Ethical issues to be considered when involving patients in teaching can be summarised as the ‘three Cs’: consent, choice and confidentiality. The main message emerging from policy documents, good practice and the research literature is that simply assuming that patients will be involved in teaching and learning without making this explicit through systems, conversations and practice is no longer enough.
Law and professional ethics and guidance documents enshrine the principle of informed consent. This aims to protect those involved in clinical care, particularly when invasive procedures are involved. The lines are more blurred around patients ‘consenting’ to involvement in teaching and learning. It is good practice to inform patients (ideally through written information sent in advance) that learners may be involved in their clinical care; obtaining consent should be ‘a continuous process that begins with the first contact the service has with the patient’ (Howe and Anderson, 2003, p. 327).
How can clinical teachers facilitate patient choice in participating in teaching and learning when learners need to learn from patients and practise procedures within the ‘turbulent here and now of care delivery’ (Hardy and Stanton, 2007)?

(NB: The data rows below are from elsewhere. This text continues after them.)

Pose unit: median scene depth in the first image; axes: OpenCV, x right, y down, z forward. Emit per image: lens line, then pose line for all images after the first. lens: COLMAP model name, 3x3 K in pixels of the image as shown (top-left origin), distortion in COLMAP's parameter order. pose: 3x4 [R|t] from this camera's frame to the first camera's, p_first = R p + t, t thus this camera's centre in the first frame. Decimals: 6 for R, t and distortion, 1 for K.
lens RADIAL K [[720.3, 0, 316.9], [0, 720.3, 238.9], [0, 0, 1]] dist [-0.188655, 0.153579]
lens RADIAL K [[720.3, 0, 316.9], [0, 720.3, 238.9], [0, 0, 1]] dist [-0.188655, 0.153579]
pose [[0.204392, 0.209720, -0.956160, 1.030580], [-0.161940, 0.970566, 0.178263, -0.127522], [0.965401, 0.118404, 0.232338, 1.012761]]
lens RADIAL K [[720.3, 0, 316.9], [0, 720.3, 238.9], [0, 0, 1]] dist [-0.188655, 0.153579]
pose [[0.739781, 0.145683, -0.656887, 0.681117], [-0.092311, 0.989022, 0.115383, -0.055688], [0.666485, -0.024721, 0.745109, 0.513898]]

Informing patients and seeking agreement should be done without the learner being present, then confirmed in the presence of learners. Building in ‘moment-to-moment’ opportunities for patients to ‘say no’ to specific tasks that might be carried out by learners is another way of empowering patients and acknowledging their needs. For example, a midwife might be supervising a student midwife in examining a woman in early labour, and keep checking throughout delivery (particularly if the situation deteriorates or the woman is in pain) that it is still OK for the learner to continue to examine her. This continual checking, if done in the right way, ensures both patient choice and consent.
Lack of personal power and space and the more urgent need for treatment means that the type of attention that needs to be paid in the hospital context is different to that needed in primary care, where there is a more intimate relationship, more privacy and a more personal setting.
Practical steps that help to maintain confidentiality include:
- providing enough information to patients so they can assess and understand the boundaries of confidentiality
- reassuring the patient and involving them in discussions
- remembering that curtains around a bed or cubicle and open doors do not ensure silence
- finding more private spaces and giving time to discuss intimate or distressing issues
- discussing issues of confidentiality actively with learners as part of the preparation and debrief
- obtaining permission for the use of images, sound recordings and extracts from case notes which should never identify a patient.
As we have said before, it is very easy for patients to become disempowered, objectified and institutionalised, particularly in hospital settings. Clinical teachers are key role models for their learners: keeping the ‘three Cs’ in mind for both you and your learners ensures that these are seen as fundamental pillars of good healthcare, not as options.